6. A quantificação da mucosa a serosa fluxo (J ms) e 3 [H] -5-HT acumulação no tecido

  1. Recolhe 0,75 mL alíquotas do reservatório seroso (total de 5 ml) para medir a radioactividade num contador de cintilação líquida e para calcular mucosa-a serosa (J ms) taxas de fluxo; sensíveis fluoxetina-flux representa SERT mediada por 3 a absorção de [H] -5-HT.
  2. Para evitar diferenças de pressão hidrostática através da mucosa durante um período de fluxo, recolher amostras do lado da serosa e recolocá-los com volumes iguais de meio de banho.
    NOTA: O cálculo do fluxo corrige para a diluição final da amostra (4,25 ml / 5 ml = 0,85).

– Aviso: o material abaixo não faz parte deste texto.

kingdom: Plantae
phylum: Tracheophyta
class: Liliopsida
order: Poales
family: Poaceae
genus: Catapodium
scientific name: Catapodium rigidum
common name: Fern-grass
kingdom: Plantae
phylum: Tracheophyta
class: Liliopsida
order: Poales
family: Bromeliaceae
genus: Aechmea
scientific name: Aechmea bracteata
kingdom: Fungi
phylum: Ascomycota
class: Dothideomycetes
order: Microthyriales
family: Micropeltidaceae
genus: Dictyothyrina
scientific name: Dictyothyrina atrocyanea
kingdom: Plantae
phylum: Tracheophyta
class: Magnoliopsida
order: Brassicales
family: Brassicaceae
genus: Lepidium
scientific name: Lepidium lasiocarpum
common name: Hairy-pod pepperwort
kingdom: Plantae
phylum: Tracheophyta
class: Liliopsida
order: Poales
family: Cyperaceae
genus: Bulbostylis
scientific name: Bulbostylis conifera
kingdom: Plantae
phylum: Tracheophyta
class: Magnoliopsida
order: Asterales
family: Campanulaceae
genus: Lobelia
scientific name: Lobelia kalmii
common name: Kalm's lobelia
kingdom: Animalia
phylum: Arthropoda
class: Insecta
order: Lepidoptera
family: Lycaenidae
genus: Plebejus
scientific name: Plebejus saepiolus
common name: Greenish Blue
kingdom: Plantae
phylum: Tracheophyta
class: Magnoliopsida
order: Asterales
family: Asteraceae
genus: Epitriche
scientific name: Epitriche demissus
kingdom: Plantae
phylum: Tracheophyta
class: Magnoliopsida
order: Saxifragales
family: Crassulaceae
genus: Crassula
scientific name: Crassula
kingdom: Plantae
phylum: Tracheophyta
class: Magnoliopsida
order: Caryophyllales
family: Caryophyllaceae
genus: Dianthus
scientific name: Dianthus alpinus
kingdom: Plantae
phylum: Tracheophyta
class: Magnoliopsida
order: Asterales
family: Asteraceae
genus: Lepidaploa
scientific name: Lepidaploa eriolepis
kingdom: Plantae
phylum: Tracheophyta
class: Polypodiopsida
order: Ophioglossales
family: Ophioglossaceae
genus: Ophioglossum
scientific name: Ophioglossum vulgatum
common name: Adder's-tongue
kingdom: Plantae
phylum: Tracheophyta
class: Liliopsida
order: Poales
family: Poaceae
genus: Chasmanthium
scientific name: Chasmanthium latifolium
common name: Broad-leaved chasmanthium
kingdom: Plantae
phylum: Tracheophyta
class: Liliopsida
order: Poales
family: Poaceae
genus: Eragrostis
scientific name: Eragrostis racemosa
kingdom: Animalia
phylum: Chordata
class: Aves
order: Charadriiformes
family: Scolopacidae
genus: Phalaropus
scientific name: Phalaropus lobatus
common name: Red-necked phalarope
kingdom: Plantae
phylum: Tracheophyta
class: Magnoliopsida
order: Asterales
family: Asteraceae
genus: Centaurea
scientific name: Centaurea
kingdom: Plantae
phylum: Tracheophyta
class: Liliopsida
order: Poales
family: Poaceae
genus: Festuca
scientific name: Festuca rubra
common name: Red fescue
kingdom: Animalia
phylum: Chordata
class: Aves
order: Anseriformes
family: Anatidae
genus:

  3. Para a quantificação de 3 [H] -5-HT acumulada no tecido, desmontar a mucosa do cursor, lavar uma vez com tampão KRB gelada, e colocá-lo em tubos de cultura de vidro.
  4. Incubar a mucosa em 0,5 mL de KOH a 10% durante a noite a 37 ° C. Medir a radioactividade em 150 ul de aliquotas dos lisados ​​(em triplicado), utilizando um contador de cintilação líquida.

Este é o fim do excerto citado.